### [Text for analysis]
==========

Those companies process the ore, before selling it on to companies in China and South Korea, where it’s used to make batteries. Amnesty International claims that large manufacturers, including Apple, Sony and Samsung, use parts that contain the cobalt obtained thorough that supply chain.
The watchdog notes it contacted all the companies that came up in its research, and “none provided enough details to independently verify where the cobalt in their products came from,” although most offered at least qualified denials:
– Apple said it was evaluating if any of its cobalt came from Huayou or anywhere else in the DRC, but said “underage labour is never tolerated in our supply chain and we are proud to have led the industry in pioneering new safeguards”
– Samsung said “neither CDM nor Huayou Cobalt are registered suppliers and thus Samsung does “not carry out any business transactions with both companies.”
– Sony said it is conducting a fact-finding processes, but “so far could not find obvious results that our products contain cobalt originated from Katanga in the DRC. We will continue the assessment and pay close attention to this matter.”
– Daimler, which owns Mercedes, said the company’s procurement does not “engage in any traceable mineral or commodity purchasing activities in the Democratic Republic of Congo. Concerning the particular case at hand, we can confirm that we neither source from the DRC or the mentioned companies directly.”

==========

### [Stored data]
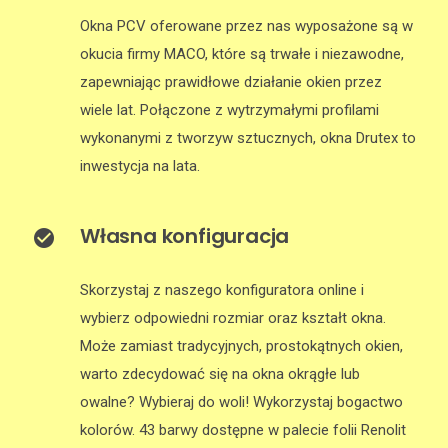
Okna PCV oferowane przez nas wyposażone są w
okucia firmy MACO, które są trwałe i niezawodne,
zapewniając prawidłowe działanie okien przez
wiele lat. Połączone z wytrzymałymi profilami
wykonanymi z tworzyw sztucznych, okna Drutex to
inwestycja na lata.
Własna konfiguracja
Skorzystaj z naszego konfiguratora online i
wybierz odpowiedni rozmiar oraz kształt okna.
Może zamiast tradycyjnych, prostokątnych okien,
warto zdecydować się na okna okrągłe lub
owalne? Wybieraj do woli! Wykorzystaj bogactwo
kolorów. 43 barwy dostępne w palecie folii Renolit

==========

Rename "China" as "Japan" in the cobalt text, and give the passage starting at "Those companies process" and ending at "that supply chain." with that change. The items are separate material and have no connection to the cobalt text.

Those companies process the ore, before selling it on to companies in Japan and South Korea, where it’s used to make batteries. Amnesty International claims that large manufacturers, including Apple, Sony and Samsung, use parts that contain the cobalt obtained thorough that supply chain.